EXCERPT TO READ>
Policy

White House seeks to quell recession anxiety

Two closed storefronts
Associated Press/Mark Lennihan
Two storefronts are empty April 5, 2021, in New York.

The White House is scrambling to tamp down fears of a recession as high inflation and the Federal Reserve’s attempts to rein it in boost the risks of a downturn.  President Biden and top administration officials have spent days attempting to reassure the American public that the U.S. economy is not destined to slip into recession. Despite growing alarm among consumers, business leaders and economists, the administration has signaled hopefulness in the economy’s resilience. 

White House press secretary Karine Jean-Pierre told reporters on Tuesday that the U.S. is in a “moment of transition.” She pointed out some positive economic figures, like the low unemployment rate and strong household balance sheets and business investment.  

“We’re not in a recession right now,” Jean-Pierre said. “Right now, we’re in a transition where we are going to go into a place of stable and steady growth and that’s going to be our focus.”

WHAT YOU WILL DO>
[1] Answer these from the article on recession anxiety:
(a) On what date and in what city was the photo of the empty storefronts taken?
(b) On what day did Karine Jean-Pierre speak to reporters?
(c) What phrase did she use for the moment the U.S. is in?
[2] Please list every positive economic figure that Jean-Pierre pointed out in the article on recession anxiety.

(Dataset entries)
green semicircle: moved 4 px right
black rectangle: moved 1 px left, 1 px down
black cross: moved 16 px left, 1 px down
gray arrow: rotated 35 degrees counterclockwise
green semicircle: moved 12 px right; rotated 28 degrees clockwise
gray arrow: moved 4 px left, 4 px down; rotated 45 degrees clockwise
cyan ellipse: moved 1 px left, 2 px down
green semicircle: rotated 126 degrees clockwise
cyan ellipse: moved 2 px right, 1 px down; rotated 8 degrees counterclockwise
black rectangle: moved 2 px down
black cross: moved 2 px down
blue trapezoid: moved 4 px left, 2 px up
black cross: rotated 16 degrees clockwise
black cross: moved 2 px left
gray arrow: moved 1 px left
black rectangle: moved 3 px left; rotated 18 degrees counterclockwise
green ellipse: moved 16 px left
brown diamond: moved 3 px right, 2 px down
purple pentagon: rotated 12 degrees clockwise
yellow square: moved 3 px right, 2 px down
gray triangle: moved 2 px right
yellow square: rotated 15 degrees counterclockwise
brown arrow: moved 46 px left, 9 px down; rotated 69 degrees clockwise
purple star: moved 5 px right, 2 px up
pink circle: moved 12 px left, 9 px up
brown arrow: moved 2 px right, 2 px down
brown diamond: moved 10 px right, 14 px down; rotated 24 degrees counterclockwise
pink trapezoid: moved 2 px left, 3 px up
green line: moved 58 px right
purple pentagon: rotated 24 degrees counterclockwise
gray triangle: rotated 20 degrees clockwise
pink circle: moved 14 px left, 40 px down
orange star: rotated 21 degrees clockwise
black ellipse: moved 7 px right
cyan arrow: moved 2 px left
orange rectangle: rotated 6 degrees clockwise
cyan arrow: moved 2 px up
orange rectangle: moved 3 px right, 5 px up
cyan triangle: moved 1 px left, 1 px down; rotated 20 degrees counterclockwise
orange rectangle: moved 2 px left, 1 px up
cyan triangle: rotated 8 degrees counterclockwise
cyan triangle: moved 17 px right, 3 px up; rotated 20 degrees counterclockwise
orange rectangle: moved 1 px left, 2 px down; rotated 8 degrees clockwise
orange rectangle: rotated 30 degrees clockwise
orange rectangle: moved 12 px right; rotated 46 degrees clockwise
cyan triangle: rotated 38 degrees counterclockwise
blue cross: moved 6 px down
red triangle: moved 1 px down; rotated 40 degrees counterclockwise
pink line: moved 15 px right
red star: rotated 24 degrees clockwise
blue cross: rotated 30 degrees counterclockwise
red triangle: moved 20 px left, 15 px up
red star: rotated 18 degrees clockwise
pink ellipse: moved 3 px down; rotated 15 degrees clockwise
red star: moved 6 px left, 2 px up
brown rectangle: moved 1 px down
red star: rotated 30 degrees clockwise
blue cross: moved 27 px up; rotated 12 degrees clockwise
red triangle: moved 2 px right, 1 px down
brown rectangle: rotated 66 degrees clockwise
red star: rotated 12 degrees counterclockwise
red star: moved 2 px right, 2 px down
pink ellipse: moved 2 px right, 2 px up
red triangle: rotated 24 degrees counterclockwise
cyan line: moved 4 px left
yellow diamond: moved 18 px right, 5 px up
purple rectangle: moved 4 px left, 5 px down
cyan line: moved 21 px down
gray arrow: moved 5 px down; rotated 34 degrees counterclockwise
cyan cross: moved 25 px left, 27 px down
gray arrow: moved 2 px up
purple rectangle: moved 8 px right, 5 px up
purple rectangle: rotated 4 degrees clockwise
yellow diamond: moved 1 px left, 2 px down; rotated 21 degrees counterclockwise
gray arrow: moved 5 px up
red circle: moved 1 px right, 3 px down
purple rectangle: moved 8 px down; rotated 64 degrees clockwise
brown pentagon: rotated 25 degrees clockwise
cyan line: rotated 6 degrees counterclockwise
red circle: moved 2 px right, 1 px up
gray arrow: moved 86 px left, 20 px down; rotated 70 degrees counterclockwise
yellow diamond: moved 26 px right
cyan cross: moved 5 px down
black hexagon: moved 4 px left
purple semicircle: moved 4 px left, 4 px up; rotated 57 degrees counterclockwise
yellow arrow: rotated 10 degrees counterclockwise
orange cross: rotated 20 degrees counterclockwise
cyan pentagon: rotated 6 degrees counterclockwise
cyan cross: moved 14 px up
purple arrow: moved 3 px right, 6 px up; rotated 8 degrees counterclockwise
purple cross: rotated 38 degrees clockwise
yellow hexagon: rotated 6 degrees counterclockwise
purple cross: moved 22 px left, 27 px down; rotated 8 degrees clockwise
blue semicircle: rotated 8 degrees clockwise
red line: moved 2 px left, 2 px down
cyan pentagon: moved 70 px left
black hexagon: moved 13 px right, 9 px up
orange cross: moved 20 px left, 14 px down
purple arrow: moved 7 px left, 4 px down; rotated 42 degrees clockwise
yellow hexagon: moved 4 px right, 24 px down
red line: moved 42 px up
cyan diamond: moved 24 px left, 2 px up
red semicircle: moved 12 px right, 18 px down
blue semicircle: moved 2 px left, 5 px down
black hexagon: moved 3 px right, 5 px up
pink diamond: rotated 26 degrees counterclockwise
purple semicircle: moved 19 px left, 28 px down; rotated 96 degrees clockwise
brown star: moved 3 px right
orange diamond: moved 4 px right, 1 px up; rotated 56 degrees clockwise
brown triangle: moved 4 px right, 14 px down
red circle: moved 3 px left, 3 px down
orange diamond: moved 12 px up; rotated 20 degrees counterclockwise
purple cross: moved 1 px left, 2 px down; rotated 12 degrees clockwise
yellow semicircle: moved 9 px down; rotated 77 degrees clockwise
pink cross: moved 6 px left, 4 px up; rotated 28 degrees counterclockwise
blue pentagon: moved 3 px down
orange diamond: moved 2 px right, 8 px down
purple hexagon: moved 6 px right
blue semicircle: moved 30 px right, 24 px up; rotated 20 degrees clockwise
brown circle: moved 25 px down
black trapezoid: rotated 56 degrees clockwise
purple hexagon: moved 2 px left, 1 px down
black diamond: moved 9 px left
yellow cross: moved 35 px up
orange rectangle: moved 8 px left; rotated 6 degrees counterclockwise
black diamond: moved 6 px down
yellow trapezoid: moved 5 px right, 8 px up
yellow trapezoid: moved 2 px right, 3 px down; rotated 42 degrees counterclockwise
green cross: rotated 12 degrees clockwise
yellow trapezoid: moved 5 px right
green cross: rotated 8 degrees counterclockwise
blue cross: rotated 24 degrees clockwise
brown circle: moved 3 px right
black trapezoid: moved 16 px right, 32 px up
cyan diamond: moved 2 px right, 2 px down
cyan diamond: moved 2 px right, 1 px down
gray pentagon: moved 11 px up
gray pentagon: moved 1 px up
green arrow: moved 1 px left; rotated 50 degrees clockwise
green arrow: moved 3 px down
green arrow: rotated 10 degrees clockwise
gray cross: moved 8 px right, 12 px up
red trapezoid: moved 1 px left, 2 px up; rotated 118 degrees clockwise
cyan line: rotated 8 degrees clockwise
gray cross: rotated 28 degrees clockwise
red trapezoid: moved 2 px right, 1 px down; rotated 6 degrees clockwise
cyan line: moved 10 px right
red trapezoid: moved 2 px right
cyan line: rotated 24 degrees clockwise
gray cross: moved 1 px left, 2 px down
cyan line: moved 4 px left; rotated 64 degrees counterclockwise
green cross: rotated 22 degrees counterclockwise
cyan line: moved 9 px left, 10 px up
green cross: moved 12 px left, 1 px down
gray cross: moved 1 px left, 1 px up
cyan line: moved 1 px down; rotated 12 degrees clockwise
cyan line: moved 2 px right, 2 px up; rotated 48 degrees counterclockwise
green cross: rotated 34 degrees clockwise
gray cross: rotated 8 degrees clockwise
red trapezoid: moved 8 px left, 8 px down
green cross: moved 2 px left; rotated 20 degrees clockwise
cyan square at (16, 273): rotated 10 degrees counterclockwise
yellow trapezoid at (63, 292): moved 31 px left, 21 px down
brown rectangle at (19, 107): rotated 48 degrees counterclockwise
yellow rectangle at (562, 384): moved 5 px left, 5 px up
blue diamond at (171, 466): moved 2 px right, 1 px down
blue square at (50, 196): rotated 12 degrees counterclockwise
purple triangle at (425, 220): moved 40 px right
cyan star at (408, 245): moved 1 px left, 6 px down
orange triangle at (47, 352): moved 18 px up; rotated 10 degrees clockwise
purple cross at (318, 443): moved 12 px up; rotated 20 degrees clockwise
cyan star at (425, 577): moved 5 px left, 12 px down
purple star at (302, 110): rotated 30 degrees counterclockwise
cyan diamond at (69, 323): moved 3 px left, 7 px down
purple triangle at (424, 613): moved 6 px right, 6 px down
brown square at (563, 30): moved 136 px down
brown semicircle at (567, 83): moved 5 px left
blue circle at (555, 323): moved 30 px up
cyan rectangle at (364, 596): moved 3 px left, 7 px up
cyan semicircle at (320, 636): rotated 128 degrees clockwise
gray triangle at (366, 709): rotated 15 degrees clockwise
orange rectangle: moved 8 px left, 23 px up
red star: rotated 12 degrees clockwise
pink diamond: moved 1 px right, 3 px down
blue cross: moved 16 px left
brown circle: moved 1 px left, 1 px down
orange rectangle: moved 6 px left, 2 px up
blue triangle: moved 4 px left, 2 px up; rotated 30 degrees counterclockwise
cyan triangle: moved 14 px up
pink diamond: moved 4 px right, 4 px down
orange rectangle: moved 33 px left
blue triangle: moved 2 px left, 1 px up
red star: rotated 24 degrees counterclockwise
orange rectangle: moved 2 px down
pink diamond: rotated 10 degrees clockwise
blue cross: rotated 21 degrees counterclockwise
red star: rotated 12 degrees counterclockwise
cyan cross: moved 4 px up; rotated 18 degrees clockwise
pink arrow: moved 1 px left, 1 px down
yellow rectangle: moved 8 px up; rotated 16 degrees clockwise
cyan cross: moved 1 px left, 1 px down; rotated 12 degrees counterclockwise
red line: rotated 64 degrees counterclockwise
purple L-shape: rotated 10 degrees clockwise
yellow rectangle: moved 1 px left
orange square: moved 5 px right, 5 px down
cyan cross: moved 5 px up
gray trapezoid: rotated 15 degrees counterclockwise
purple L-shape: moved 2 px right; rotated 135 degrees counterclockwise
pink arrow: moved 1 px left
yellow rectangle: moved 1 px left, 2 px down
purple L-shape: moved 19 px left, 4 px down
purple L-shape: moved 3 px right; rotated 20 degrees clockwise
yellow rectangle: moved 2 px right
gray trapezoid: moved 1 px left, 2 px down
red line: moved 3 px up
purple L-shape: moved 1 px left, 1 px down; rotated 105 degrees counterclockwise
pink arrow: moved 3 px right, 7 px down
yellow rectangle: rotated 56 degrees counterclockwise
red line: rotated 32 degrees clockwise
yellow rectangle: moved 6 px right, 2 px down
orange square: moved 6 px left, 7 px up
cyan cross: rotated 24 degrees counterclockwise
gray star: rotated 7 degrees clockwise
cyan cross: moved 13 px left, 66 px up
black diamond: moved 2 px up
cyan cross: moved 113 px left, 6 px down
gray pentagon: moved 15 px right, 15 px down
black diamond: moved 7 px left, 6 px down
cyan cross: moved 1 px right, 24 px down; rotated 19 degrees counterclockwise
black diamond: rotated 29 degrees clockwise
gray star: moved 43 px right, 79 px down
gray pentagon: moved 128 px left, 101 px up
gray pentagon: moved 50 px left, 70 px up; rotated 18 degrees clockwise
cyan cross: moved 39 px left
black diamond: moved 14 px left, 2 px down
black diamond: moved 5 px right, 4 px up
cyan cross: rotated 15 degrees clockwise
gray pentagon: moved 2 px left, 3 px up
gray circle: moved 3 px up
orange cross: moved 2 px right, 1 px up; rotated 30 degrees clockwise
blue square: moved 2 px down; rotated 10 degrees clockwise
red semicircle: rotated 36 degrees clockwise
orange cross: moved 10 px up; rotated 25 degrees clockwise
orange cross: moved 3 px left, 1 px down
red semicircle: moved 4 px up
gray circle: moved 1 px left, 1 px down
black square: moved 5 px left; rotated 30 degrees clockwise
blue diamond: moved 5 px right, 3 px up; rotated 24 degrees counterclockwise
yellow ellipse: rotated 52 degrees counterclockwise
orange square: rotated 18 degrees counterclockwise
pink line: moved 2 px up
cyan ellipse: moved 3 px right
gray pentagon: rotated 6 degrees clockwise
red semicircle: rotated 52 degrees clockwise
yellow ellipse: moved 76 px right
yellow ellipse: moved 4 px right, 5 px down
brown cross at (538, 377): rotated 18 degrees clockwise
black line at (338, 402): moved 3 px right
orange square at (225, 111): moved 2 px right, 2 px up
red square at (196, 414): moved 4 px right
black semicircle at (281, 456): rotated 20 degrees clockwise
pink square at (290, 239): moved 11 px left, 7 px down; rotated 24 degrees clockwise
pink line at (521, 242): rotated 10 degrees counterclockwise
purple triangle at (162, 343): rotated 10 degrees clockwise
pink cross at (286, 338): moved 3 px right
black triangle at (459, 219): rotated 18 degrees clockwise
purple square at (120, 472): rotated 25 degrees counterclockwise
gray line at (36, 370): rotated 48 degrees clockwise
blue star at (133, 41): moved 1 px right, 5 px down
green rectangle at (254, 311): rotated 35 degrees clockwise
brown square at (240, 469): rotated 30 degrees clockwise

RESULTS FOR THE EXERCISE>
[1]
(a) April 5, 2021, in New York.
(b) Tuesday.
(c) A "moment of transition."

[2]
- The low unemployment rate
- Strong household balance sheets
- Business investment